The find has sparked talk of the so-called Blacktip Triangle where hundreds of boats and aircraft are reported to vanish, sometimes reappearing years later.
“All kinds of compass variations out there, you know,” longtime resident Antonio Fletcher said. “Space and time work different in the Triangle. Boats go missing. Lots of scuba divers get lost, too, but that’s something else. Bloody Marys, mostly.
“Plane could’ve crashed somewhere else and been transported here, like those Flight 19 bombers that got zapped to Kathmandu,” Fletcher said. “Happens all the time, you just don’t hear about it.”
Island officials are skeptical of the Blacktip Triangle theory.
“Most of those disappearances are exaggerated, or flat out made up,” Island Police Constable Rafe Marquette said. “Civil Aviation divers are examining the wreckage. If this is Miss Earhart’s airplane, there’s lots of non-supernatural explanations.
“If someone wanted to fake their death and disappear forever, transmitting a false position and then flying halfway around the world’d be a great way to do it,” Marquette said.

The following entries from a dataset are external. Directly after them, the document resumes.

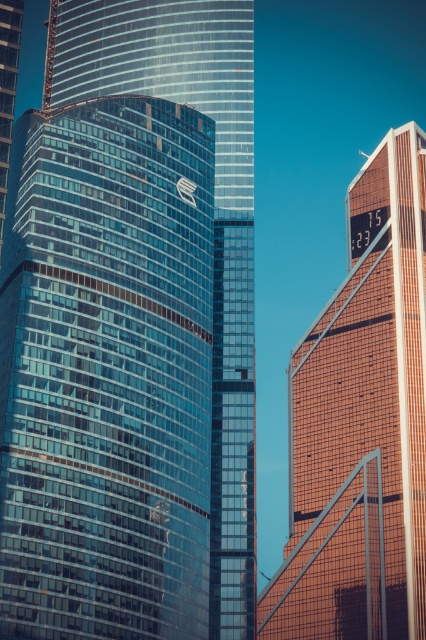
Is glassy blue skyscraper at center to the right of orange glass skyscraper at right from the viewer's perspective?

In fact, glassy blue skyscraper at center is to the left of orange glass skyscraper at right.

Does glassy blue skyscraper at center have a greater height compared to orange glass skyscraper at right?

Yes.

The height and width of the screenshot is (640, 426). What are the coordinates of `glassy blue skyscraper at center` in the screenshot? It's located at (131, 330).

The height and width of the screenshot is (640, 426). Identify the location of glassy blue skyscraper at center. (131, 330).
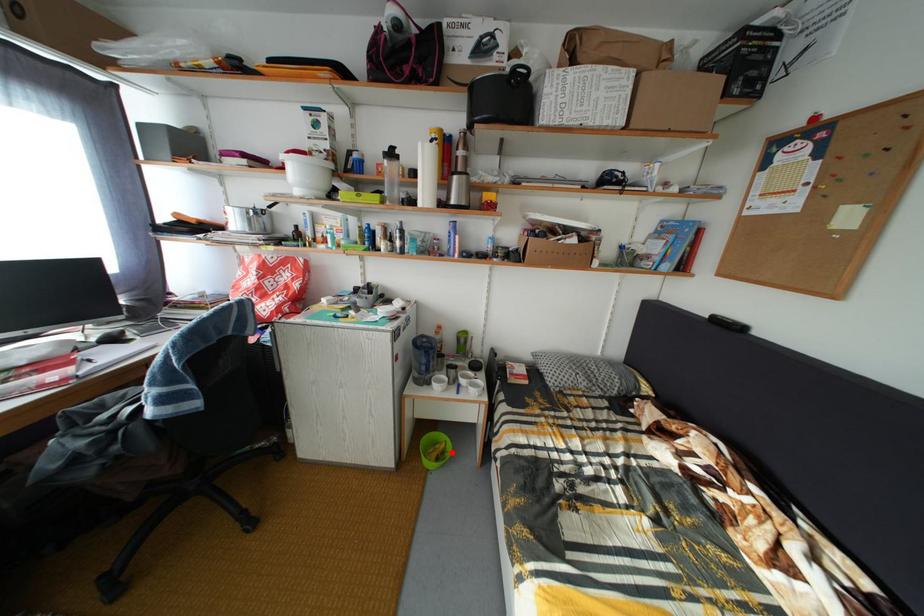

Blacktip Island community leaders, meanwhile, are drawing up plans for an interactive educational facility devoted to Earhart.
“We’re gonna soak visitors in what it was like to be Amelia Bedelia. I mean Earhart,” local entrepreneur Rich Skerritt said. “The centerpiece’ll be a life-sized mockup of that plane linked to a flight simulator so folks can have a feel what flying it was like. We’ll have shirts and caps and coffee mugs for sale, too.
“Our goal’s to make Blacktip Island the hottest destination in the Caribbean. Or the South Pacific,” Skerritt said. “You got to have a dream. If you don’t have a dream, how you gonna make a dream come true?”